There are many well-known arguments against establishing education freedom savings accounts. Here, I would like to describe a little-considered consequence of the passage of the voucher program: It will result in the loss of parents in our public schools who are willing to advocate for the children within the system. Involved parents are essential agents of positive change in our public schools. They are also more likely to consider a move to private schools once it becomes more feasible financially.
It has been a tough year for my daughter and her classmates at our public elementary school. Behavior issues have been negatively affecting the mental and physical well-being of the children since the beginning of the school year. After agitating for change at lower levels, myself and five other parents finally found ourselves sitting with the superintendent of our school district to discuss the situation. Every parent in the room mentioned that they had considered switching their child to a private school or paying tuition in another district. Frankly, none of us could afford it and so there we sat, demanding that something be done.
We left that meeting with every confidence that we had been heard and that positive changes will be made. Needed supports will be put into place and resources will be allocated accordingly. Involved parents are an integral part of the system of checks and balances within a school district; taking action to inform and hold administrations accountable when it becomes necessary. This then positively affects the quality of the educational experience of all of the children in a particular class, school or district.
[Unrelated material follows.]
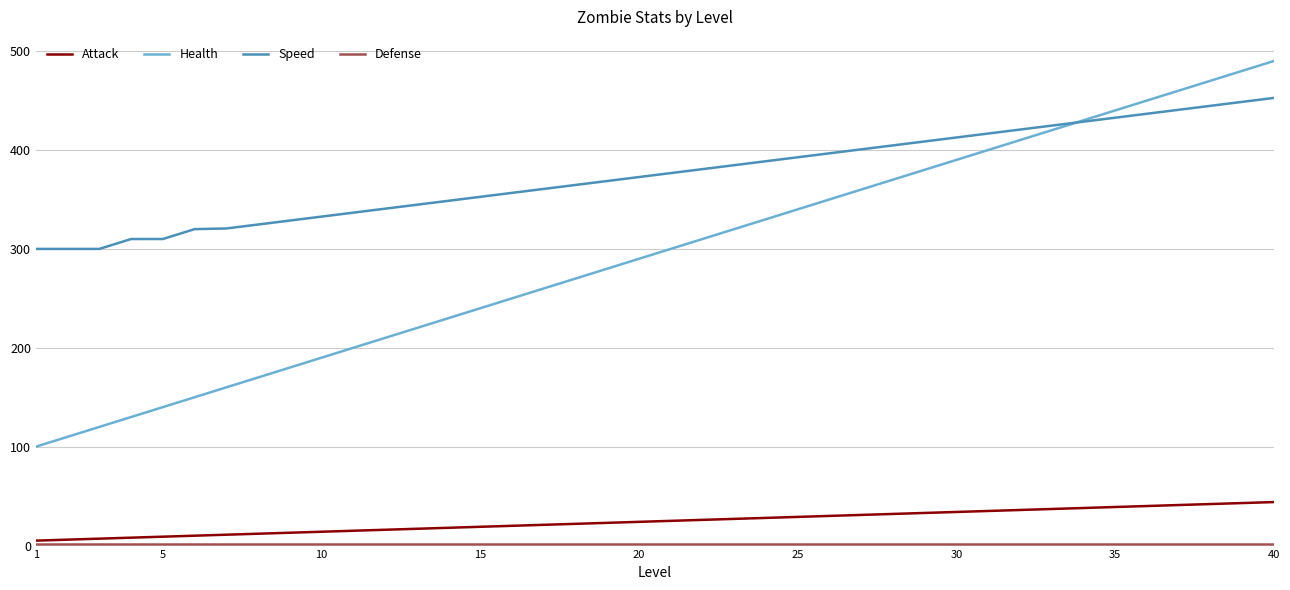

True or false: Speed and Attack cross at least once.

False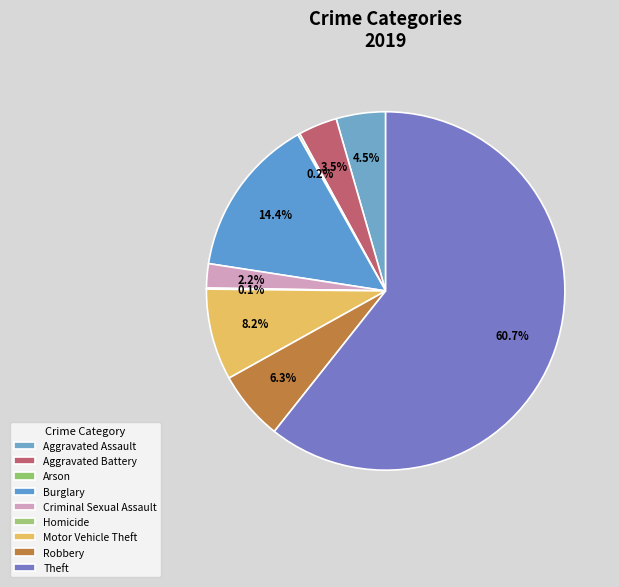

What portion of the pie excludes Burglary?

85.6%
In our case, switching schools would have been a much easier way out of the situation we found ourselves in. Having to repeatedly advocate for your child and ask for change is exhausting. It takes time and energy that many parents simply do not have, and it takes a pretty thick skin. Yet, when advocacy is the only financially viable option, parents will rise to the occasion and the result is a powerful community-based approach to education. This important collaboration will be severely compromised with the passage of Senate Bill 193.